Curry wants to introduce a new way of thinking about the victimization of men of color in this country.

“It’s a topic that I think gets often overlooked in America because we usually talk about these groups as if they (are) problems,” explained Curry.

He feels that black and brown men are incorrectly seen as “patriarchal, violent and indifferent to the suffering of others.”

He explained that traditional definitions of American patriarchy, which state that men inherently have a structural advantage in society, do not benefit black and brown men. He attributes this to the long colonial and racial histories that have disenfranchised these groups.

Similarly, he feels that violence perpetrated by men of color needs further examination. To illustrate this, he brought attention to an altercation between former NFL player Ray Rice and his then fiancée (now wife) Janay Palmer. The footage shows Palmer striking Rice during an argument, Rice then knocks Palmer unconscious in the elevator.

To Curry, the altercation illuminates a complex problem, noting that violence, perpetrated by both men and women, is a common and somewhat socially acceptable response to conflict in poor communities of color. He argues that this behavior becomes ingrained, even if one ascends the social or economic ladder. 

Curry says, “We have to work on conflict resolution and mental health services in our neighborhoods… We can recognize Janay Rice as being a victim, and we can also recognize Ray Rice as a victim. That’s not a moral argument, it’s an argument about who deserves treatment.”

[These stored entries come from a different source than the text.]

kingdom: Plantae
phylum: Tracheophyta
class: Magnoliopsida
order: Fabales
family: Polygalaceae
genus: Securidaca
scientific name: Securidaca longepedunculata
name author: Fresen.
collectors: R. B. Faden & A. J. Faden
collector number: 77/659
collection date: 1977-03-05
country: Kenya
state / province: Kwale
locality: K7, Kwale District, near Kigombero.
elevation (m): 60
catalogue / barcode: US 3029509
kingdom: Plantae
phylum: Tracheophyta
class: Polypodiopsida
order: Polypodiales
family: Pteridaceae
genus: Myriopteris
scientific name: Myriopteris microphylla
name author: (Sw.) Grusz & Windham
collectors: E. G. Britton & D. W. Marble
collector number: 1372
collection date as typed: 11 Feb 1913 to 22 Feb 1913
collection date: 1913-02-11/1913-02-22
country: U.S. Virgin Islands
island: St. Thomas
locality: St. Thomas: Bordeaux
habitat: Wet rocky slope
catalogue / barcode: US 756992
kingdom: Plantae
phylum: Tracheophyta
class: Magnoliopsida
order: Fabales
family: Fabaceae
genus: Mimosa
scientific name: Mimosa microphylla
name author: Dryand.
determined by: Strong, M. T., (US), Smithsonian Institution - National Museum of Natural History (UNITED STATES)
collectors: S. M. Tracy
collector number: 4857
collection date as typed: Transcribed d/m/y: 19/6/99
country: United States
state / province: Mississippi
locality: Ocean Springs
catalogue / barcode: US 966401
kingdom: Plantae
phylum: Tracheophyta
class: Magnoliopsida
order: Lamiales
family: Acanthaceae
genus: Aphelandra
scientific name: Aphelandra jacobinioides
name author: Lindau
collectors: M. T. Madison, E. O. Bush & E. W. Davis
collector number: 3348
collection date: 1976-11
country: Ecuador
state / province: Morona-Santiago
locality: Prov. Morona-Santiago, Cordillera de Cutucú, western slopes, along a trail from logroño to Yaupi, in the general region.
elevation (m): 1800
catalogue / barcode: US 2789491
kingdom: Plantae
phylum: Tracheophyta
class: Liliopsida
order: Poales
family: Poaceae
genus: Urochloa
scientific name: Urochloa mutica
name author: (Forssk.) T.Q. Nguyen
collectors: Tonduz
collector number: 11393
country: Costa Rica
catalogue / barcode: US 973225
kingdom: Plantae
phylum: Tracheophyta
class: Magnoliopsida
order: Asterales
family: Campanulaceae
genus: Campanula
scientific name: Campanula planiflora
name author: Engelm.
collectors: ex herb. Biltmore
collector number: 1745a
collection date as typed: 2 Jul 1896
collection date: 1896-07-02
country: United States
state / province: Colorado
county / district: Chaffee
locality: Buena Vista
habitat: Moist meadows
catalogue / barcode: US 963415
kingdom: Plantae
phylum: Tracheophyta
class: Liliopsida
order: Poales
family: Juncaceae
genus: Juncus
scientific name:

Curry’s ideas have created controversy in the past. During a 2012 podcast, Curry spoke about black men defending themselves with the second amendment. The podcast, along with Curry’s comments, resurfaced and sparked reactions that ultimately led to death threats at his home campus just last year.

DVC professor Albert Ponce, who dealt with similar controversy, felt proud to see these ideas received by nearly 200 people in the Diablo Room. Ponce marked the Social Justice major kickoff as “a great moment in this institution’s history, to see this many people pack this room, it’s amazing.”

The ultimate goal is to inspire students to take new ideas into their future lives. DVC professor Sangha Niyogi noted, “The most exciting part of our major is that community engagement will be an important component right from the start.”

Dr. Curry wrapped up with a challenge to students. “The point of this is, we have to think differently, it’s not to convince you of some predetermined idea. This is what it means to start a new way of thinking, to think about our problems differently.”